Dear Amy: I have been married to a terrific guy for almost 20 years. We had a strong commitment and were the relationship that many of our friends told us they wished they had.
We recently went through a rough patch when I discovered he was having an online affair with an old college friend. They never got together physically, but he shared intimate details of our life together — the kinds of things that should remain between two married people and not be shared with others. They also had several rather sexually heated conversations and made promises to each other to get together to be physically intimate.
We went to counseling, at his initiation, and made some progress toward repairing the breach in trust between us. It's been six months. There has been no contact between them.
Despite my efforts and his, I've found I do not trust him anymore. Not even a little bit. While I realize this is a minor infraction on the infidelity scale, I can't seem to get past the betrayal. He is a good husband. I truly believe he's no longer carrying on with this woman, nor has he picked up with any others.
Will this discomfort and distrust fade with time, or am I doomed to be haunted by this one-time fumble?
— Want to trust
Dear Want: Your husband is motivated to move through this rough patch quickly, but trust has its own timetable. It isn't one decision but a series of daily choices, and it is a process in which he must participate. That includes ongoing therapy until you are ready to stop.

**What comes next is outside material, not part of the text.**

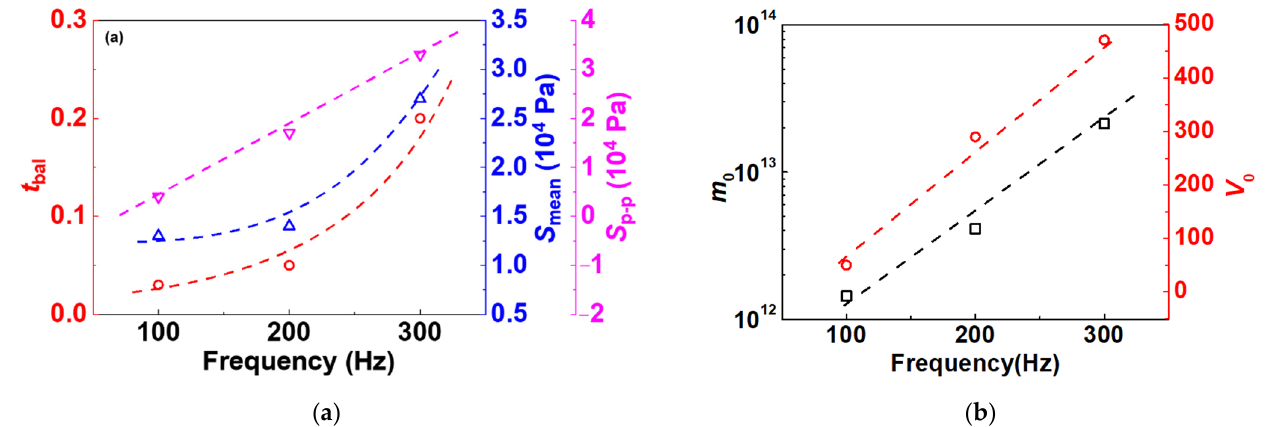
Figure 14. Changes of ( a ) time and ( b ) frequency domain characteristic parameters of axial compres- sive stress on the pressboard under different vibration frequencies. sive stress on the pressboard under different vibration frequencies.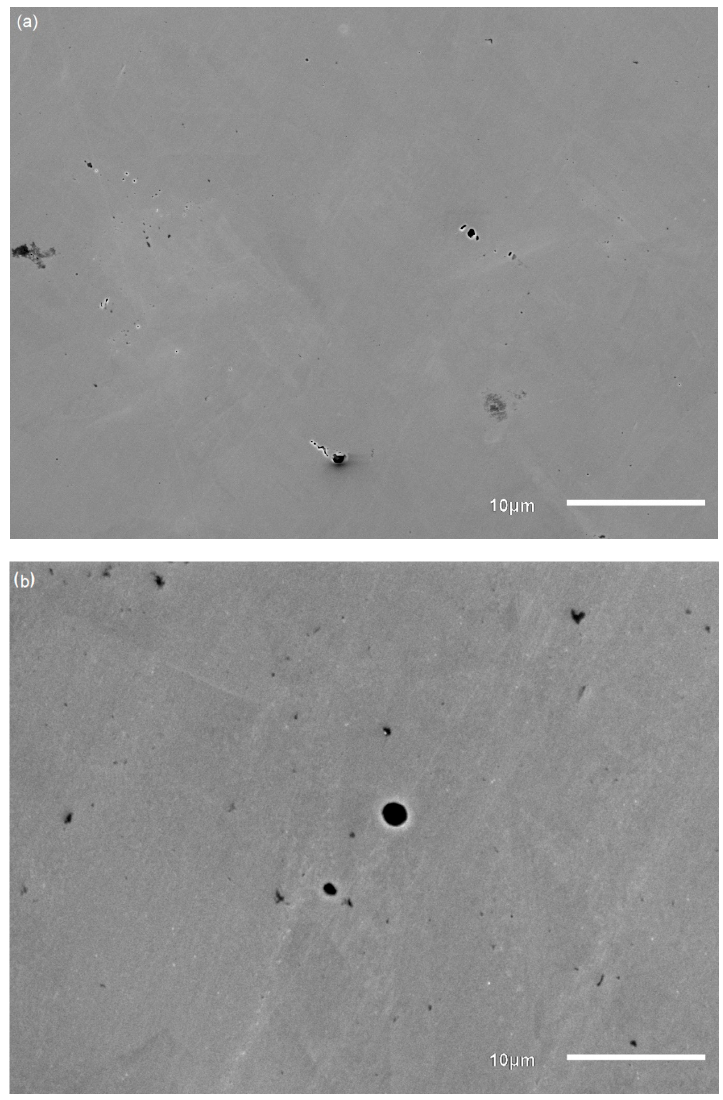
Figure 10. Concentrations of chromium, manganese, iron, nickel and molybdenum in the medium following immersion of coupons for 28 days in different pH environments. Appl. Sci. 2020 , 10 , x FOR PEER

You are not doomed. Your discomfort and distrust will fade, but first you need to believe that trust is possible. You also need to wrestle with the concept of forgiveness.
Your husband has an important part to play (of course), and he needs to be transparent, patient with your discomfort and not rush you toward a specific feeling or reaction — or judge you if you don't get there easily or quickly.
Take this journey one day at a time. The good days will gradually outnumber the bad days. You will see that forgiveness and trust are gifts to your own well-being, as well as your marriage.
The must-read book for anyone wrestling with this issue is: "Not 'Just Friends': Rebuilding Trust and Recovering Your Sanity After Infidelity," by Shirley P. Glass and Jean Coppock Staeheli (2004, Atria Books).